**Your objective**
Begin with the first line below and retype each line exactly through the line containing "The MVP release". Any pictures are to be left out.

Top of Data provided

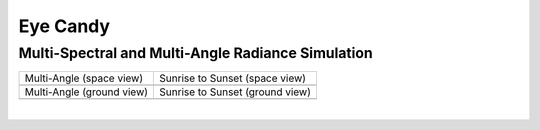 =========
Eye Candy
=========

Multi-Spectral and Multi-Angle Radiance Simulation
--------------------------------------------------

.. list-table::

    * - Multi-Angle (space view)

      - Sunrise to Sunset (space view)

    * - .. image:: /_assets/multi-angle_space.gif

      - .. image:: /_assets/sunrise-sunset_space.gif

    * - Multi-Angle (ground view)

      - Sunrise to Sunset (ground view)

    * - .. image:: /_assets/multi-angle_ground.gif

      - .. image:: /_assets/sunrise-sunset_ground.gif

|
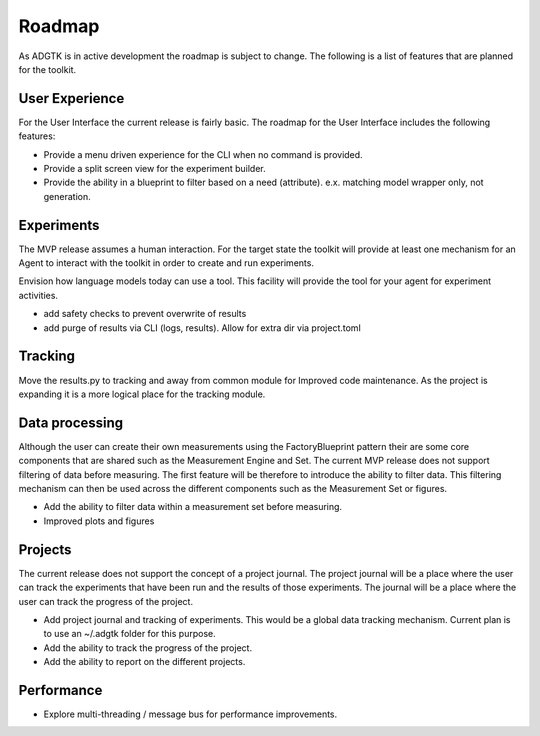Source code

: =======
Roadmap
=======

As ADGTK is in active development the roadmap is subject to change. The following is a list of features that are planned for the toolkit.

User Experience
===============
For the User Interface the current release is fairly basic. The roadmap for the User Interface includes the following features: 

- Provide a menu driven experience for the CLI when no command is provided.
- Provide a split screen view for the experiment builder.
- Provide the ability in a blueprint to filter based on a need (attribute). e.x. matching model wrapper only, not generation. 

Experiments
===========
The MVP release assumes a human interaction. For the target state the toolkit will provide at least one mechanism for an Agent to interact with the toolkit in order to create and run experiments.

Envision how language models today can use a tool. This facility will provide the tool for your agent for experiment activities.

- add safety checks to prevent overwrite of results
- add purge of results via CLI (logs, results). Allow for extra dir via project.toml

Tracking
========
Move the results.py to tracking and away from common module for Improved code maintenance. As the project is expanding it is a more logical place for the tracking module.


Data processing
===============
Although the user can create their own measurements using the FactoryBlueprint pattern their are some core components that are shared such as the Measurement Engine and Set. The current MVP release does not support filtering of data before measuring. The first feature will be therefore to introduce the ability to filter data. This filtering mechanism can then be used across the different components such as the Measurement Set or figures.

- Add the ability to filter data within a measurement set before measuring.
- Improved plots and figures


Projects
========
The current release does not support the concept of a project journal. The project journal will be a place where the user can track the experiments that have been run and the results of those experiments. The journal will be a place where the user can track the progress of the project.

- Add project journal and tracking of experiments. This would be a global data tracking mechanism. Current plan is to use an ~/.adgtk folder for this purpose.
- Add the ability to track the progress of the project.
- Add the ability to report on the different projects.


Performance
===========

- Explore multi-threading / message bus for performance improvements.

Bottom of Data provided

**The answer**
 =========
Eye Candy
=========

Multi-Spectral and Multi-Angle Radiance Simulation
--------------------------------------------------

.. list-table::

    * - Multi-Angle (space view)

      - Sunrise to Sunset (space view)

    * - .. image:: /_assets/multi-angle_space.gif

      - .. image:: /_assets/sunrise-sunset_space.gif

    * - Multi-Angle (ground view)

      - Sunrise to Sunset (ground view)

    * - .. image:: /_assets/multi-angle_ground.gif

      - .. image:: /_assets/sunrise-sunset_ground.gif

|
Source code

: =======
Roadmap
=======

As ADGTK is in active development the roadmap is subject to change. The following is a list of features that are planned for the toolkit.

User Experience
===============
For the User Interface the current release is fairly basic. The roadmap for the User Interface includes the following features: 

- Provide a menu driven experience for the CLI when no command is provided.
- Provide a split screen view for the experiment builder.
- Provide the ability in a blueprint to filter based on a need (attribute). e.x. matching model wrapper only, not generation. 

Experiments
===========
The MVP release assumes a human interaction. For the target state the toolkit will provide at least one mechanism for an Agent to interact with the toolkit in order to create and run experiments.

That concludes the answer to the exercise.